Member of the Chamber of Representatives
- Incumbent
- Assumed office 9 June 2024
- Constituency: Antwerp

Personal details
- Born: 3 September 1998 (age 27) Wilrijk, Belgium
- Party: Vooruit
- Parent: Inga Verhaert
- Alma mater: University of Antwerp

= Oskar Seuntjens =

Belgian politician (born 1998)

Oskar H. F. Seuntjens (born 3 September 1998) is a Belgian politician and member of the Chamber of Representatives. A member of Vooruit, he has represented Antwerp since June 2024.

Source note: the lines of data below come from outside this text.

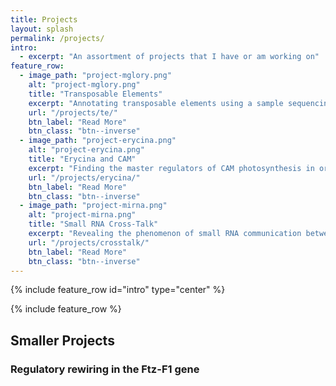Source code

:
 ```yaml
---
title: Projects
layout: splash
permalink: /projects/
intro:
  - excerpt: "An assortment of projects that I have or am working on"
feature_row:
  - image_path: "project-mglory.png"
    alt: "project-mglory.png"
    title: "Transposable Elements"
    excerpt: "Annotating transposable elements using a sample sequencing approach and a custom pipeline to look for patterns in genome size evolution."
    url: "/projects/te/"
    btn_label: "Read More"
    btn_class: "btn--inverse"
  - image_path: "project-erycina.png"
    alt: "project-erycina.png"
    title: "Erycina and CAM"
    excerpt: "Finding the master regulators of CAM photosynthesis in orchids using a transcriptomics and clustering approach."
    url: "/projects/erycina/"
    btn_label: "Read More"
    btn_class: "btn--inverse"
  - image_path: "project-mirna.png"
    alt: "project-mirna.png"
    title: "Small RNA Cross-Talk"
    excerpt: "Revealing the phenomenon of small RNA communication between cross-kingdom species."
    url: "/projects/crosstalk/"
    btn_label: "Read More"
    btn_class: "btn--inverse"
---
```


{% include feature_row id="intro" type="center" %}

{% include feature_row %}

## Smaller Projects

### Regulatory rewiring in the Ftz-F1 gene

Seuntjens was born on 3 September 1998 in Wilrijk. He is the son of former MP Inga Verhaert and Filip Seuntjens. He grew up in Kalmthout and was educated at the Erasmusatheneum Kalmthout. He played football at Kalmthout SK and Kapellen. He received an engineering degree from the University of Antwerp in 2020. He is currently studying sustainability in school buildings for his doctorate at the university. He currently lives in Antwerp.

Seuntjens was chairman of Jongsocialisten, Vooruit's youth wing. He was elected to the Chamber of Representatives at the 2024 federal election, receiving 6,826 preference votes.